Similarly, the fact that a small number of pupils can be successful in a national competition may be evidence of a school with excellent provision, or it may be a complete red herring.  Recruiting a coterie of hired assassins can have a considerable impact upon competitive success, whilst at the same time masking the real health of the programme.  They might come and go, from year to year, but they leave no strong foundations. 

There is one thing that is far more significant than anything else.  This is the same in schools of all types, all over the world.  It is the thing that determines the real strength of sport in a school.  The magic formula is a strong culture of willing participation, shared by pupils and staff.  It is not the involvement secured by compulsion or other forms of conscription, nor one limited to the high performers.  When children of all ages, abilities and sexes want to play, and enjoy their involvement, all things become possible. 

This, after all, is the foundation of club sport.  Without the security of compulsion, clubs have to make the experience engaging and enjoyable, or else market forces condemn them to extinction. Schools could learn much from successful clubs.

A culture of participation, where all strive willingly and some excel, is the most potent thing a school can have in sport.  Staff and pupils don't “give up” their time for sport, they willingly undertake it because it is enjoyable, providing teamship, identity and a sense of achievement. 

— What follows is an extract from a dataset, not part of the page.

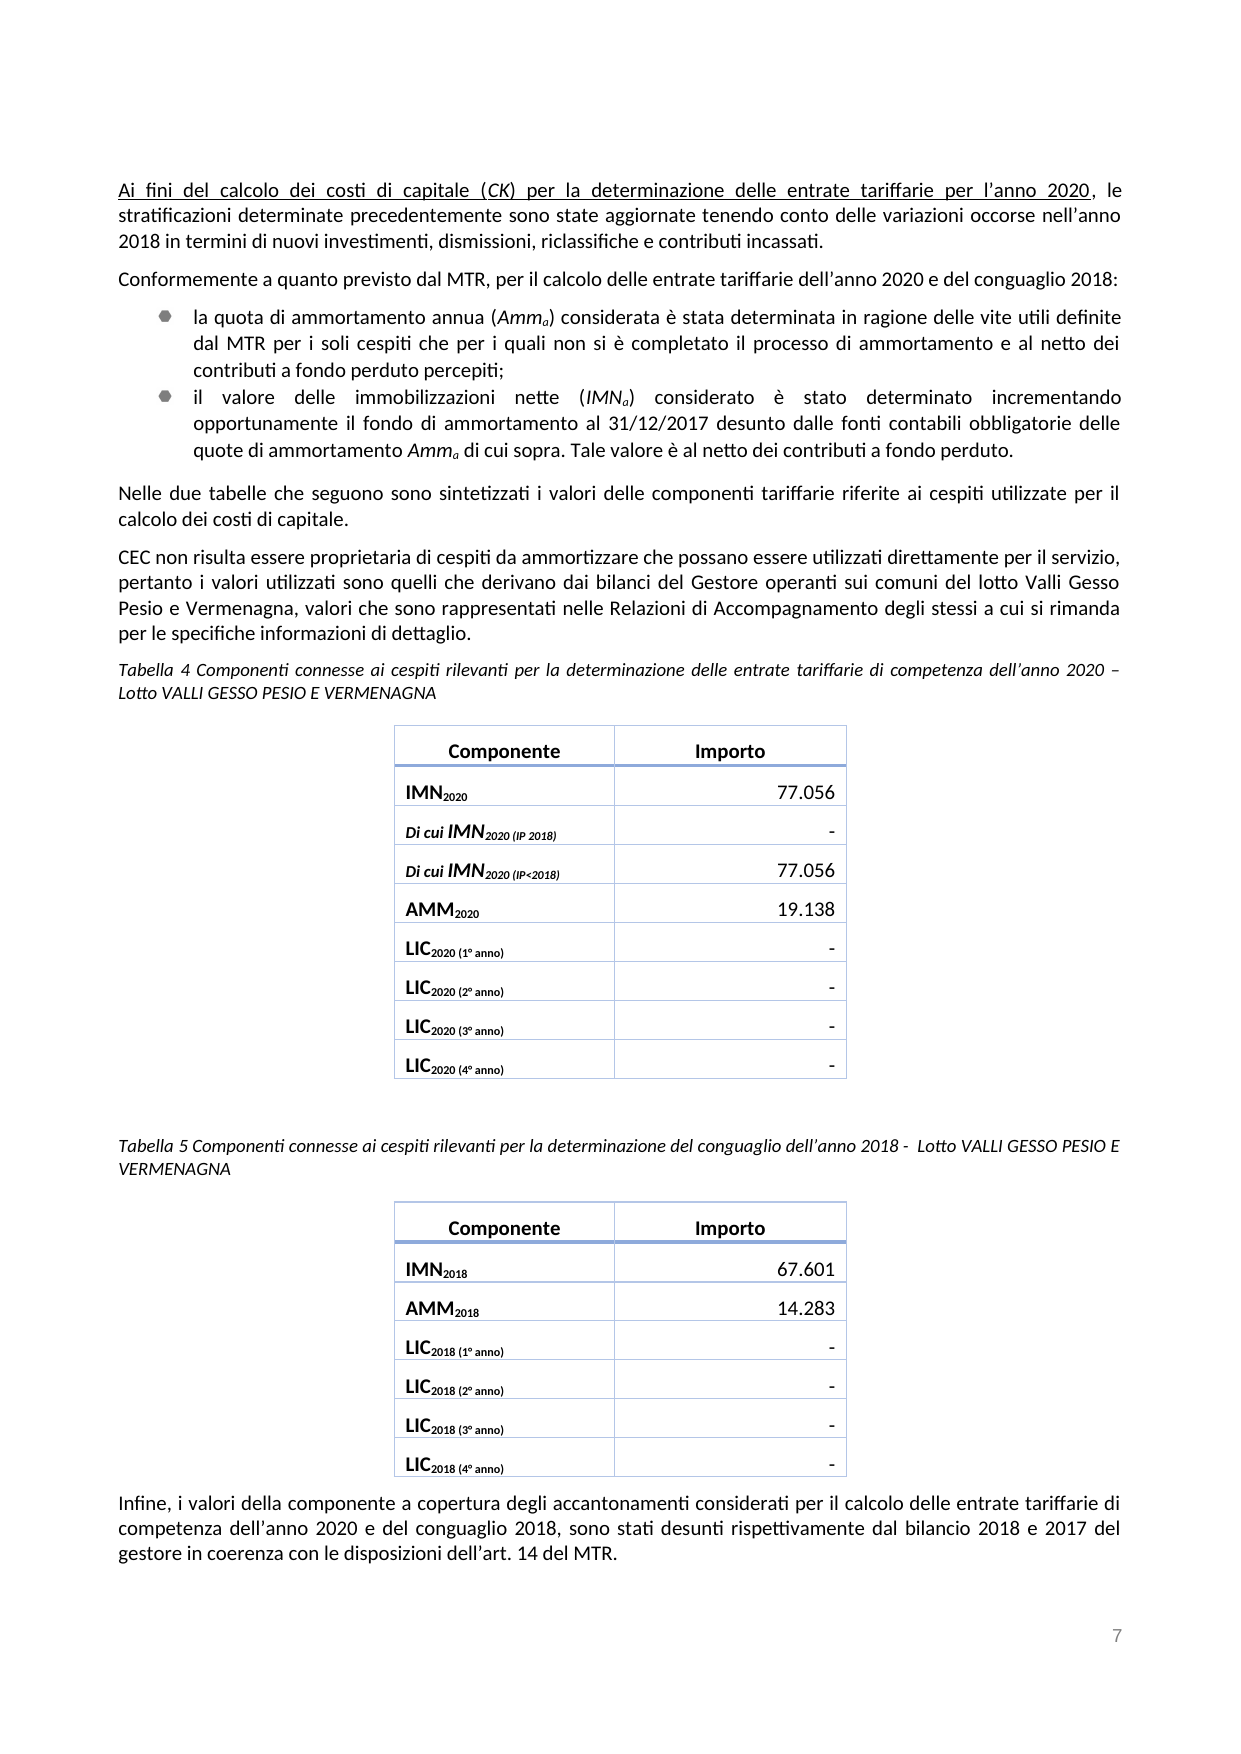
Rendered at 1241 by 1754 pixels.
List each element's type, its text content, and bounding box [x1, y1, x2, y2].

But this elusive quality is curiously invisible.  Websites and marketing people don't boast about it, and competitions don't measure it.  Schools attempting to improve provision focus on facilities, programmes, coaching and recruitment.  All of those are less relevant without culture.  The best facilities in the world are of little value if no one wants to play in them. 

When culture is weak, only the really enthusiastic kids want to play.  Others make selfish decisions, preferring short term alternatives usually based around doing very little.  Shopping and computer games, even homework are the weekend activities of choice in some schools.  In others, it is team games.  The kids have not evolved differently, it is the expectations of the environment in which they find themselves. 

The simple solutions to failing sports programmes do not provide the magic bullet.  Appointing stellar coaches, building facilities and recruiting pupils can all help.  But in the wrong culture, they achieve little save frustration. 

Culture may take time to build and be difficult to see.  But its impact is colossal.